Some background on what’s happening here: to support certain new configuration options (specifically around indexing and sync) I now have to load your CONFIG file when the client boots, way before the whole editor is ready. The way I do this is by running the Lua code in the CONFIG page with some very limited set of APIs exposed (mostly only the config.* ones). Everything else is not yet available and will therefore fail “quietly” (the “but ignoring” is the quiet part). Later on, the full config is loaded properly and these errors shouldn’t reappear.
What of course is confusing here is that you still see those errors, so perhaps I’ll just hide them completely or mark them even more explicilty “THIS FAILED BUT IT’S OK!!!11” I’ll think if I’ll just mute errors entirely for a future release.
If you don’t like these errors, or perhaps even as a better practice: what you can do is simply move anything that’s not config.* calls from your CONFIG page to a separate page, e.g. Library/Commands, or call it whatever you like the name doesn’t matter. That should solve the issue (and may be cleaner anyway).
what you can do is simply move anything that’s not config.* calls from your CONFIG page to a separate page, e.g. Library/Commands, or call it whatever you like the name doesn’t matter. That should solve the issue (and may be cleaner anyway).
This!
We should maintain some BCP in docs to avoid common flaws, by the way…
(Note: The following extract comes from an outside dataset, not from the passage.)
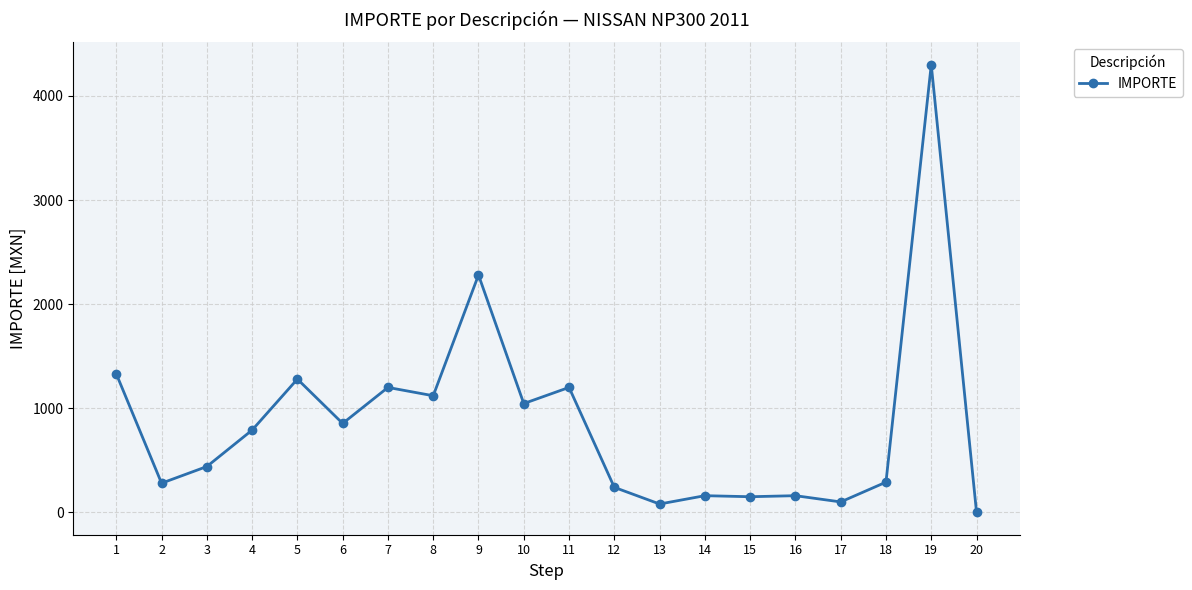

What is the sum of the values at 11 and 16?

1360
Well, I think this, and perhaps few other things, could be solved if we indexed the Space Lua and Space Style scripts, including page and tags. Together with the priority comments it seems like as powerful to avoid most loading and syncing quirks. (Just an idea, again.)
All that is indexed, and this is also how space lua is generally loaded (straight from the index). However the case I had to cover is the initial sync case: fresh browser, nothing there. How do I now know what files I need to sync if there’s configuration options that can change this buried all over your space? Same for indexing, how do you configure the indexer if it hasn’t indexed the configuration options yet Bootstrapping problems.
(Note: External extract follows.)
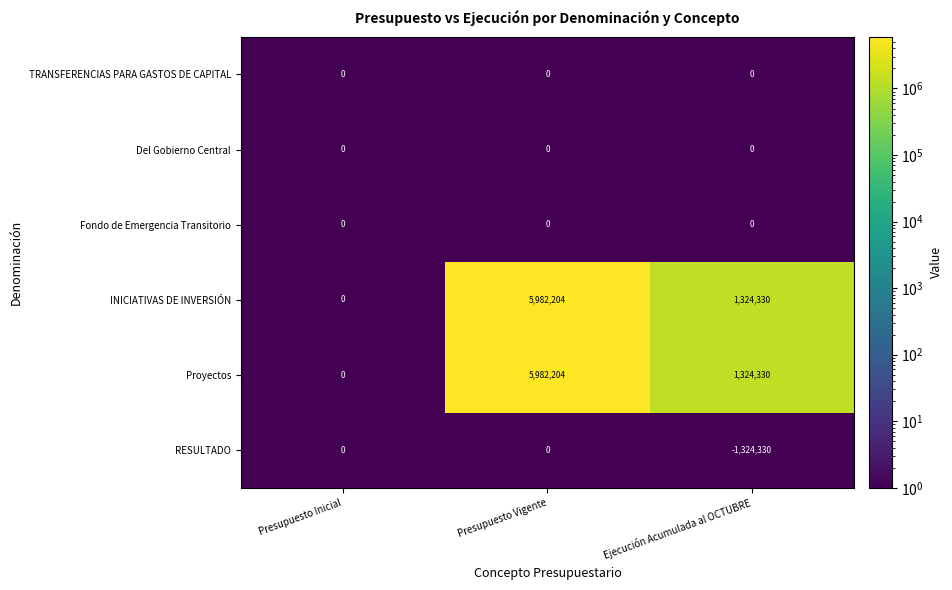

What is the spread (max minus min) of values at Ejecución Acumulada al OCTUBRE?

2648660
In the end the best I could come up with is to assume these options all appear in CONFIG and preload them from there. Not super excited about this solution, but don’t see a better solution that doesn’t involve going back to a server-side indexing model again.
Ah, thanks for the detailed explanation. I was debugging something else and ran down the rabbit hole of these harmless errors (I had found out the commands still worked even though the console errors).
For me, debugging Lua in SB is relatively hard, only having the character number to start the search. These additional console messages do clutter/confuse up the logs. Hiding them on first parse/load/bootstrap process does make sense. ([Client] Error evaluating script: Attempting to index a nil value at [[CONFIG@1130]], um ok… where/what is that?!, opens up the file in vim, :1130goto)
Perhaps though this is part of a larger anti-pattern. If only config should be in CONFIG.md, then a gentle user nudge could steer in that direction, ie "CONFIG.md is for configuring SilverBullet. For user commands, keyboard shortcuts, and functions, we suggest you put these in Library/Commands, Library/Keyboard, etc for organizational purposes.